For more details, refer to this paper [ Understanding the Disharmony between Dropout and Batch Normalization by Variance Shift ] as already mentioned by @Haramoz in the comments.有关更多详细信息,请参阅@Haramoz 在评论中已经提到的这篇论文 [通过 Variance Shift 了解 Dropout 和 Batch Normalization 之间的不和谐]。

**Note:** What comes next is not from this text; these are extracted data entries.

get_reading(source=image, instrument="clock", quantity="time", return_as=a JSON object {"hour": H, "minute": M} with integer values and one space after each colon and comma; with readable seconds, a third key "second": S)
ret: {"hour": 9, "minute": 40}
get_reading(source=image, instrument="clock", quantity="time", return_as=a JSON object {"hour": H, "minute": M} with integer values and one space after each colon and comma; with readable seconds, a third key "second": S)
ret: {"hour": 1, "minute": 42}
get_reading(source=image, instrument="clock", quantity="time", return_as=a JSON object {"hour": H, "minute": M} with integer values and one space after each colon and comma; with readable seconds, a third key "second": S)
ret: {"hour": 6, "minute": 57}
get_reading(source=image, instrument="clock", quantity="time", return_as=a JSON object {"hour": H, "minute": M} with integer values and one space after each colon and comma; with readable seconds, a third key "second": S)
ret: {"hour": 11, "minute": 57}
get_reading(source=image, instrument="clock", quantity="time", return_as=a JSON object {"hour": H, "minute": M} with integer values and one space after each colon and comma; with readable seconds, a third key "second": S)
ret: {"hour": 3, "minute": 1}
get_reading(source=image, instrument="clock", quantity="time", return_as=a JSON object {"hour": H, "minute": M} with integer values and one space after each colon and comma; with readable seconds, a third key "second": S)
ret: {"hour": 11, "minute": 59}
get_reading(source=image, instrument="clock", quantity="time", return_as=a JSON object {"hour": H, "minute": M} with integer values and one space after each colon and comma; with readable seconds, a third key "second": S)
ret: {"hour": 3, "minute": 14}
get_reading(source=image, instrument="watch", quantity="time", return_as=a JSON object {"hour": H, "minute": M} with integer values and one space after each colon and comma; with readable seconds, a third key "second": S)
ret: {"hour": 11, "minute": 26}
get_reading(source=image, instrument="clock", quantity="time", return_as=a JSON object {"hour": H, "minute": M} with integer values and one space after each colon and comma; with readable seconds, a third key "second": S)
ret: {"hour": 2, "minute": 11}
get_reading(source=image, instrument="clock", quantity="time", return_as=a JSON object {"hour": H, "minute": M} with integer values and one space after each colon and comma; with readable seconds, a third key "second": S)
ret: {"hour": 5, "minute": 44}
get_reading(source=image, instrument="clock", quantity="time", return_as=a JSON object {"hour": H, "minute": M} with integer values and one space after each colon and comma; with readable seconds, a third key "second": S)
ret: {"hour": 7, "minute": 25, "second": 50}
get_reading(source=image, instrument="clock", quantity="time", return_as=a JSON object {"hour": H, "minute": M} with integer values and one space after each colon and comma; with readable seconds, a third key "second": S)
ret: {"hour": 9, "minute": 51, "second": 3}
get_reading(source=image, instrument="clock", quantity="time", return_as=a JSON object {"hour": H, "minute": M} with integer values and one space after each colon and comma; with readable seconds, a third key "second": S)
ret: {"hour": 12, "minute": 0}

Conv - Activation - DropOut - BatchNorm - Pool --> Test_loss: 0.04261355847120285 Conv - 激活 - DropOut - BatchNorm - 池 --> Test_loss: 0.04261355847120285

Conv - Activation - DropOut - Pool - BatchNorm --> Test_loss: 0.050065308809280396转换 - 激活 - 丢弃 - 池 - BatchNorm --> Test_loss: 0.050065308809280396

Conv - Activation - BatchNorm - Pool - DropOut --> Test_loss: 0.04911309853196144 Conv - 激活 - BatchNorm - 池 - DropOut --> Test_loss: 0.04911309853196144

Conv - Activation - BatchNorm - DropOut - Pool --> Test_loss: 0.06809622049331665转换 - 激活 - BatchNorm - DropOut - 池 --> Test_loss: 0.06809622049331665

Conv - BatchNorm - Activation - DropOut - Pool --> Test_loss: 0.038886815309524536 Conv - BatchNorm - Activation - DropOut - Pool --> Test_loss: 0.038886815309524536

Conv - BatchNorm - Activation - Pool - DropOut --> Test_loss: 0.04126095026731491 Conv - BatchNorm - Activation - Pool - DropOut --> Test_loss: 0.04126095026731491

Conv - BatchNorm - DropOut - Activation - Pool --> Test_loss: 0.05142546817660332 Conv - BatchNorm - DropOut - 激活 - 池 --> Test_loss: 0.05142546817660332

Conv - DropOut - Activation - BatchNorm - Pool --> Test_loss: 0.04827788099646568 Conv - DropOut - Activation - BatchNorm - Pool --> Test_loss: 0.04827788099646568

Conv - DropOut - Activation - Pool - BatchNorm --> Test_loss: 0.04722036048769951 Conv - DropOut - Activation - Pool - BatchNorm --> Test_loss: 0.04722036048769951

Conv - DropOut - BatchNorm - Activation - Pool --> Test_loss: 0.03238215297460556 Conv - DropOut - BatchNorm - 激活 - 池 --> Test_loss: 0.03238215297460556


Trained on the MNIST dataset (20 epochs) with 2 convolutional modules (see below), followed each time with使用 2 个卷积模块(见下文)在 MNIST 数据集(20 个 epoch)上进行训练,每次都使用

model.add(Flatten())
model.add(layers.Dense(512, activation="elu"))
model.add(layers.Dense(10, activation="softmax"))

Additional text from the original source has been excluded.